EXTRACTED DATA:

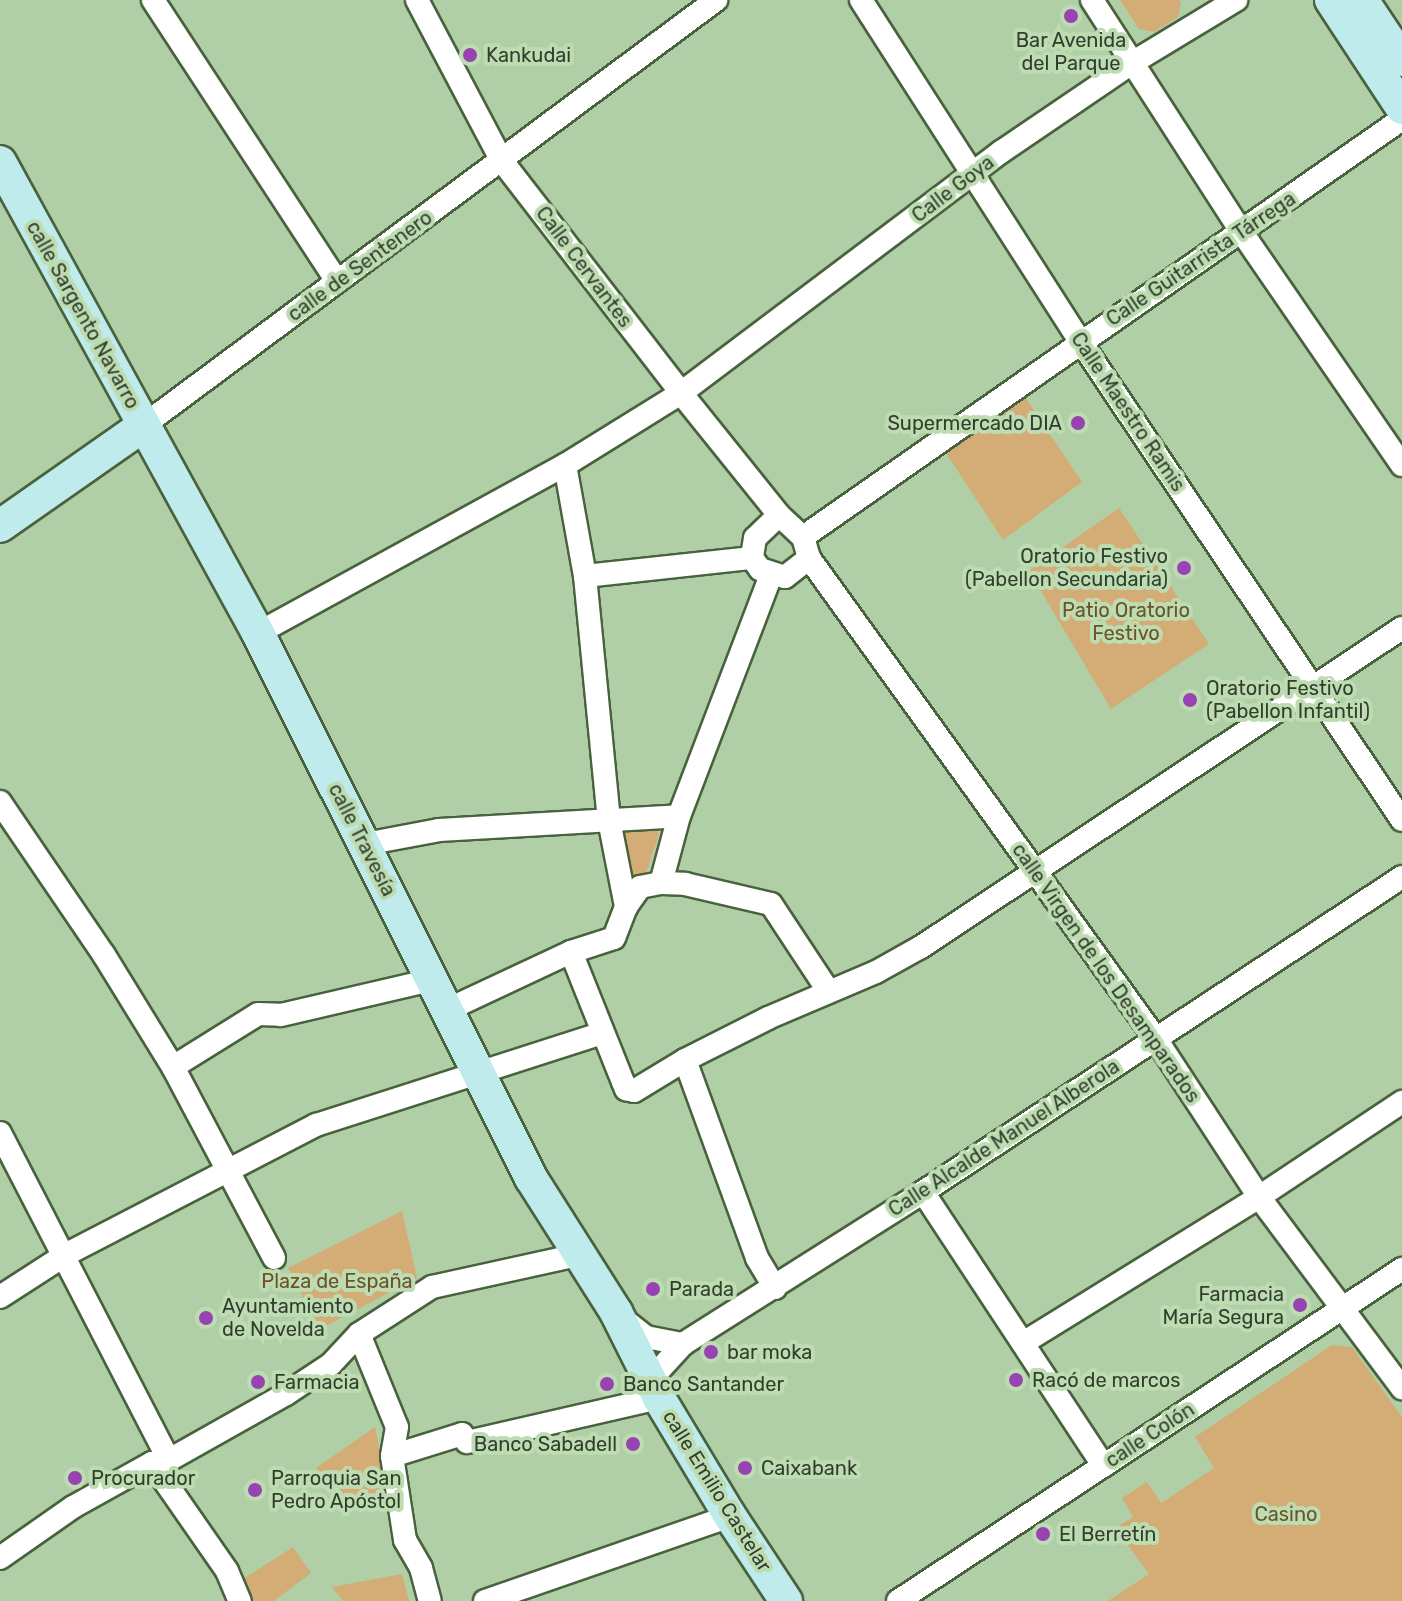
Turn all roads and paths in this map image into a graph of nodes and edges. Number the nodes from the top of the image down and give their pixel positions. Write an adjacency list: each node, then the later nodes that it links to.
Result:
1 (153, 0): 18 (street)
2 (417, 0): 14 (street, Calle Cervantes)
3 (716, 0): 14 (street, calle de Sentenero)
4 (1092, 0): 11 (street)
5 (1236, 0): 9 (street, Calle Goya)
6 (1331, 0): 12 (street)
7 (1362, 0): 10 (street)
8 (872, 4): 16 (street, Calle Maestro Ramis)
9 (1207, 8): 11 (street, Calle Goya)
10 (1402, 60)
11 (1132, 63): 16 (street, Calle Goya); 17 (street)
12 (1402, 108)
13 (1402, 119): 17 (street, Calle Guitarrista Tárrega)
14 (502, 161): 18 (street, calle de Sentenero); 20 (street, Calle Cervantes)
15 (0, 162): 21 (street, calle Sargento Navarro)
16 (974, 174): 19 (street, Calle Maestro Ramis); 20 (street, Calle Goya)
17 (1241, 231): 19 (street, Calle Guitarrista Tárrega); 23 (street)
18 (337, 281): 21 (street, calle de Sentenero)
19 (1080, 341): 26 (street, Calle Guitarrista Tárrega); 32 (street, Calle Maestro Ramis)
20 (681, 393): 22 (street, Calle Goya); 24 (street, Calle Cervantes)
21 (144, 425): 25 (street, calle de Sentenero); 31 (street, calle Travesía)
22 (565, 465): 29 (street); 31 (street, Calle Goya)
23 (1402, 465)
24 (779, 515): 26 (street); 27 (street)
25 (0, 526)
26 (806, 547): 28 (street); 38 (street, calle Virgen de los Desamparados)
27 (752, 558): 28 (street); 29 (street)
28 (771, 575): 34 (street)
29 (585, 576): 35 (street)
30 (1402, 628): 32 (street)
31 (258, 633): 37 (street, calle Travesía)
32 (1314, 686): 36 (street, Calle Maestro Ramis); 38 (street)
33 (0, 802): 49 (street)
34 (679, 816): 35 (street); 40 (street)
35 (609, 820): 37 (street); 41 (street)
36 (1402, 820)
37 (365, 844): 43 (street, calle Travesía)
38 (1035, 871): 44 (street); 47 (street, calle Virgen de los Desamparados)
39 (1402, 877): 47 (street, Calle Alcalde Manuel Alberola)
40 (661, 883): 41 (street); 44 (street)
41 (626, 907): 42 (street)
42 (571, 952): 45 (street); 46 (street)
43 (432, 980): 45 (street, calle Travesía); 49 (street)
44 (829, 992): 48 (street)
45 (447, 1010): 50 (street, calle Travesía)
46 (603, 1033): 48 (street); 50 (street)
47 (1156, 1039): 54 (street, Calle Alcalde Manuel Alberola); 55 (street, calle Virgen de los Desamparados)
48 (685, 1060): 60 (street)
49 (173, 1067): 53 (street)
50 (480, 1075): 53 (street); 57 (street, calle Travesía)
51 (1402, 1102): 55 (street)
52 (0, 1133): 56 (street)
53 (227, 1170): 56 (street); 58 (street)
54 (923, 1192): 60 (street, Calle Alcalde Manuel Alberola); 65 (street)
55 (1259, 1197): 62 (street, calle Virgen de los Desamparados); 65 (street)
56 (65, 1255): 61 (street); 70 (street)
57 (578, 1255): 63 (street, calle Travesía); 64 (street)
58 (274, 1258)
59 (1402, 1269): 62 (street, calle Colón)
60 (775, 1288): 66 (street, Calle Alcalde Manuel Alberola)
61 (0, 1297)
62 (1344, 1307): 68 (street, calle Virgen de los Desamparados); 71 (street, calle Colón)
63 (616, 1312): 66 (street); 67 (street, calle Emilio Castelar)
64 (359, 1334): 69 (street); 70 (street)
65 (1023, 1343): 71 (street)
66 (683, 1344): 67 (street, Calle Alcalde Manuel Alberola)
67 (655, 1388): 69 (street); 72 (street, calle Emilio Castelar)
68 (1402, 1388)
69 (392, 1456): 75 (street)
70 (161, 1461): 73 (street); 74 (street)
71 (1104, 1466): 78 (street, calle Colón)
72 (730, 1516): 76 (street); 77 (street, calle Emilio Castelar)
73 (0, 1558)
74 (240, 1601)
75 (430, 1601)
76 (485, 1601)
77 (786, 1601)
78 (898, 1601)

WHAT IS NEEDED:
Since pictures are not part of the copy, set down only the remaining data exactly.

EXERCISE SOLUTION:
Turn all roads and paths in this map image into a graph of nodes and edges. Number the nodes from the top of the image down and give their pixel positions. Write an adjacency list: each node, then the later nodes that it links to.
Result:
1 (153, 0): 18 (street)
2 (417, 0): 14 (street, Calle Cervantes)
3 (716, 0): 14 (street, calle de Sentenero)
4 (1092, 0): 11 (street)
5 (1236, 0): 9 (street, Calle Goya)
6 (1331, 0): 12 (street)
7 (1362, 0): 10 (street)
8 (872, 4): 16 (street, Calle Maestro Ramis)
9 (1207, 8): 11 (street, Calle Goya)
10 (1402, 60)
11 (1132, 63): 16 (street, Calle Goya); 17 (street)
12 (1402, 108)
13 (1402, 119): 17 (street, Calle Guitarrista Tárrega)
14 (502, 161): 18 (street, calle de Sentenero); 20 (street, Calle Cervantes)
15 (0, 162): 21 (street, calle Sargento Navarro)
16 (974, 174): 19 (street, Calle Maestro Ramis); 20 (street, Calle Goya)
17 (1241, 231): 19 (street, Calle Guitarrista Tárrega); 23 (street)
18 (337, 281): 21 (street, calle de Sentenero)
19 (1080, 341): 26 (street, Calle Guitarrista Tárrega); 32 (street, Calle Maestro Ramis)
20 (681, 393): 22 (street, Calle Goya); 24 (street, Calle Cervantes)
21 (144, 425): 25 (street, calle de Sentenero); 31 (street, calle Travesía)
22 (565, 465): 29 (street); 31 (street, Calle Goya)
23 (1402, 465)
24 (779, 515): 26 (street); 27 (street)
25 (0, 526)
26 (806, 547): 28 (street); 38 (street, calle Virgen de los Desamparados)
27 (752, 558): 28 (street); 29 (street)
28 (771, 575): 34 (street)
29 (585, 576): 35 (street)
30 (1402, 628): 32 (street)
31 (258, 633): 37 (street, calle Travesía)
32 (1314, 686): 36 (street, Calle Maestro Ramis); 38 (street)
33 (0, 802): 49 (street)
34 (679, 816): 35 (street); 40 (street)
35 (609, 820): 37 (street); 41 (street)
36 (1402, 820)
37 (365, 844): 43 (street, calle Travesía)
38 (1035, 871): 44 (street); 47 (street, calle Virgen de los Desamparados)
39 (1402, 877): 47 (street, Calle Alcalde Manuel Alberola)
40 (661, 883): 41 (street); 44 (street)
41 (626, 907): 42 (street)
42 (571, 952): 45 (street); 46 (street)
43 (432, 980): 45 (street, calle Travesía); 49 (street)
44 (829, 992): 48 (street)
45 (447, 1010): 50 (street, calle Travesía)
46 (603, 1033): 48 (street); 50 (street)
47 (1156, 1039): 54 (street, Calle Alcalde Manuel Alberola); 55 (street, calle Virgen de los Desamparados)
48 (685, 1060): 60 (street)
49 (173, 1067): 53 (street)
50 (480, 1075): 53 (street); 57 (street, calle Travesía)
51 (1402, 1102): 55 (street)
52 (0, 1133): 56 (street)
53 (227, 1170): 56 (street); 58 (street)
54 (923, 1192): 60 (street, Calle Alcalde Manuel Alberola); 65 (street)
55 (1259, 1197): 62 (street, calle Virgen de los Desamparados); 65 (street)
56 (65, 1255): 61 (street); 70 (street)
57 (578, 1255): 63 (street, calle Travesía); 64 (street)
58 (274, 1258)
59 (1402, 1269): 62 (street, calle Colón)
60 (775, 1288): 66 (street, Calle Alcalde Manuel Alberola)
61 (0, 1297)
62 (1344, 1307): 68 (street, calle Virgen de los Desamparados); 71 (street, calle Colón)
63 (616, 1312): 66 (street); 67 (street, calle Emilio Castelar)
64 (359, 1334): 69 (street); 70 (street)
65 (1023, 1343): 71 (street)
66 (683, 1344): 67 (street, Calle Alcalde Manuel Alberola)
67 (655, 1388): 69 (street); 72 (street, calle Emilio Castelar)
68 (1402, 1388)
69 (392, 1456): 75 (street)
70 (161, 1461): 73 (street); 74 (street)
71 (1104, 1466): 78 (street, calle Colón)
72 (730, 1516): 76 (street); 77 (street, calle Emilio Castelar)
73 (0, 1558)
74 (240, 1601)
75 (430, 1601)
76 (485, 1601)
77 (786, 1601)
78 (898, 1601)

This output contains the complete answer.